Let's do brute force to solve this :

Intuition : We can simply iterate over the matrix and check if the element is present or not.

Time Complexity : O(n*m) where n is the number of rows and m is the number of columns.

Space Complexity : O(1)


class Solution {
public:
bool searchMatrix(vector<vector<int>>& matrix, int target) {
int n = matrix.size();
int m = matrix[0].size();
for(int i = 0 ; i < n ; i++){
for(int j = 0 ; j < m ; j++){
if(matrix[i][j] == target){
return true;
}
}
}
return false;
}
};

Now let's try to optimize this solution :

Intuition : We can observe that the matrix is sorted row wise and column wise. So we can use this property to optimize our solution.

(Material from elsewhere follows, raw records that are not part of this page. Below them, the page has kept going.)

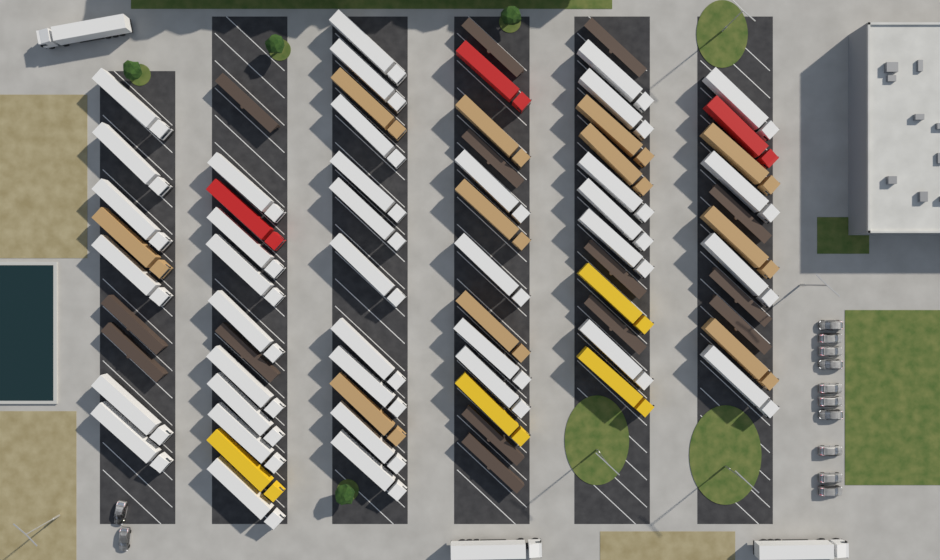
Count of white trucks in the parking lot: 41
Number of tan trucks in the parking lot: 11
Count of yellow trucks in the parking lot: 4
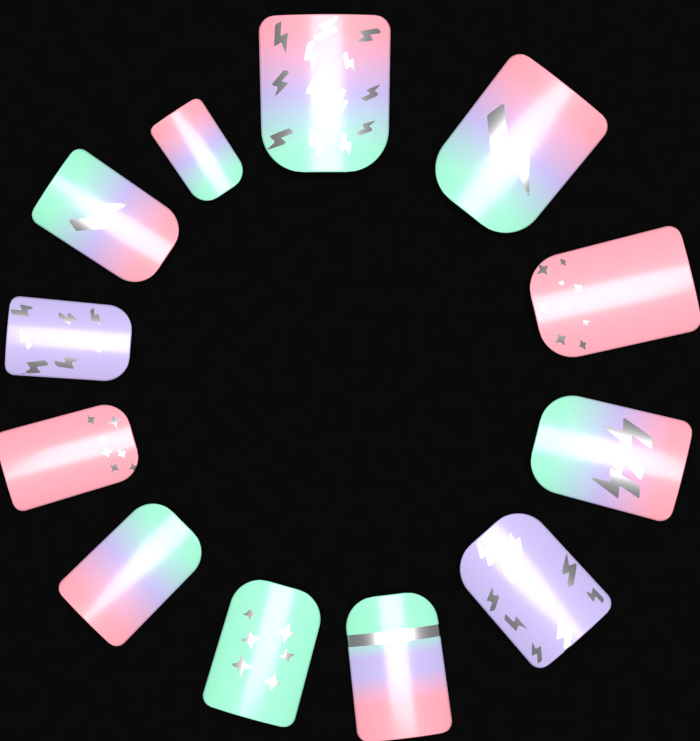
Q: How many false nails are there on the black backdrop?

Time Complexity : O(n+m) where n is the number of rows and m is the number of columns.

Space Complexity : O(1)

Approach : We can start from the top right corner of the matrix and check if the element is equal to the target or not. If the element is equal to the target then we can return true. If the element is greater than the target then we can move to the left side of the matrix. If the element is less than the target then we can move to the bottom side of the matrix. We can repeat this process until we find the element or we reach the end of the matrix.


class Solution {
public:
bool searchMatrix(vector<vector<int>>& matrix, int target) {
int n = matrix.size();
int m = matrix[0].size();
int i = 0 , j = m-1;
while(i < n && j >= 0){
if(matrix[i][j] == target){
return true;
}
else if(matrix[i][j] > target){
j--;
}
else{
i++;
}
}
return false;
}
};

Lets see another approach to solve this problem :

Intuition : We can observe that the matrix is sorted row wise and column wise. So we can use this property to optimize our solution.

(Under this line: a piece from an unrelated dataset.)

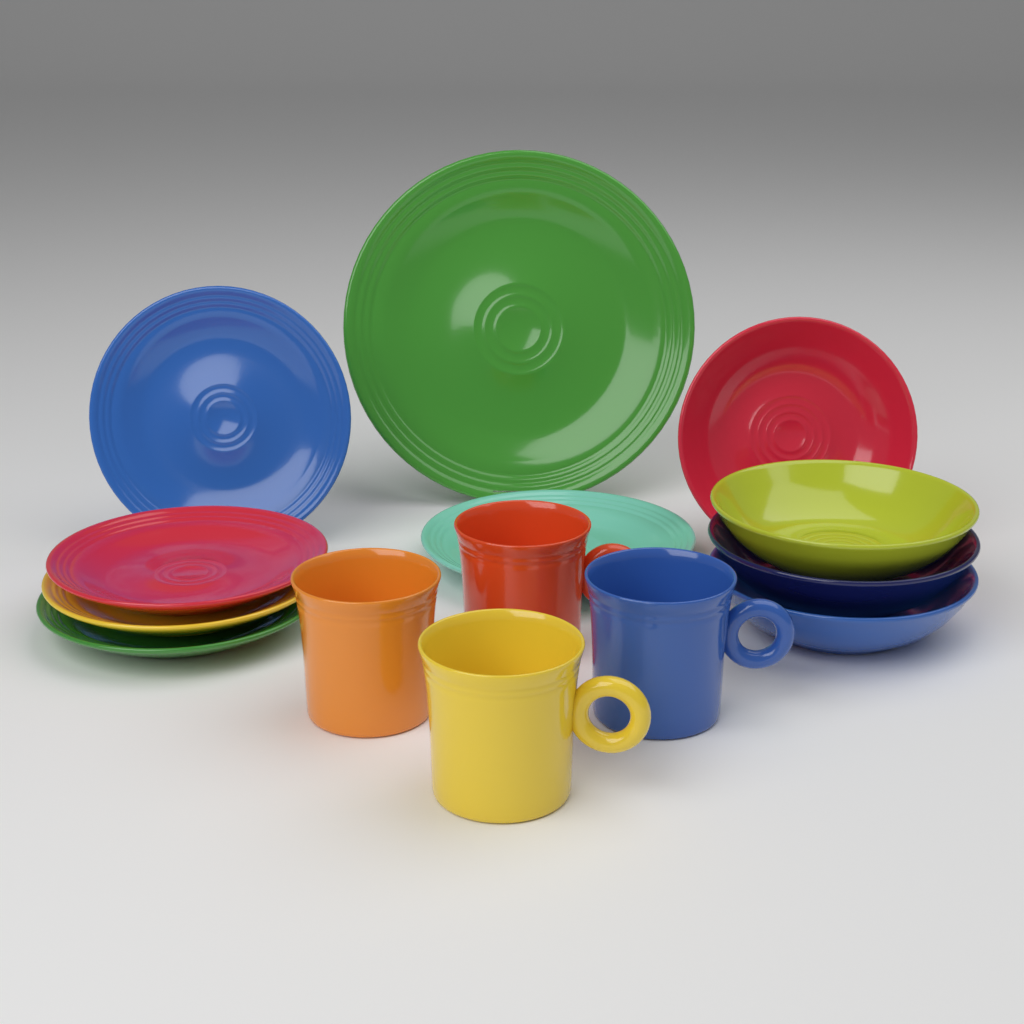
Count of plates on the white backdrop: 6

Time Complexity : O(log(n*m)) where n is the number of rows and m is the number of columns.

Space Complexity : O(1)

Approach : We can use binary search to solve this problem. We can consider the matrix as a single array and apply binary search on it. We can use the formula to find the row and column of the element in the matrix.


class Solution {
public:
bool searchMatrix(vector<vector<int>>& matrix, int target) {
int n = matrix.size();
int m = matrix[0].size();
int low = 0 , high = (n*m)-1;
while(low <= high){
int mid = low + (high-low)/2;
// formula to find the row and column of the element in the matrix -> row = mid/m , col = mid%m
int row = mid/m;
int col = mid%m;
if(matrix[row][col] == target){
return true;
}
else if(matrix[row][col] > target){
high = mid-1;
}
else{
low = mid+1;
}
}
return false;
}
};

> matrix = [[1,3,5,7],[10,11,16,20],[23,30,34,60]] , target = 3

Now let's dry run the above code :
low = 0 , high = 11 , mid = 5
row = 5/4 = 1 , col = 5%4 = 1
matrix[1][1] = 11 which is greater than 3 so we will move to the left side of the array.

low = 0 , high = 4 , mid = 2
row = 2/4 = 0 , col = 2%4 = 2
matrix[0][2] = 5 which is greater than 3 so we will move to the left side of the array.

low = 0 , high = 1 , mid = 0
row = 0/4 = 0 , col = 0%4 = 0
matrix[0][0] = 1 which is less than 3 so we will move to the right side of the array.

low = 1 , high = 1 , mid = 1
row = 1/4 = 0 , col = 1%4 = 1
matrix[0][1] = 3 which is equal to 3 so we will return true.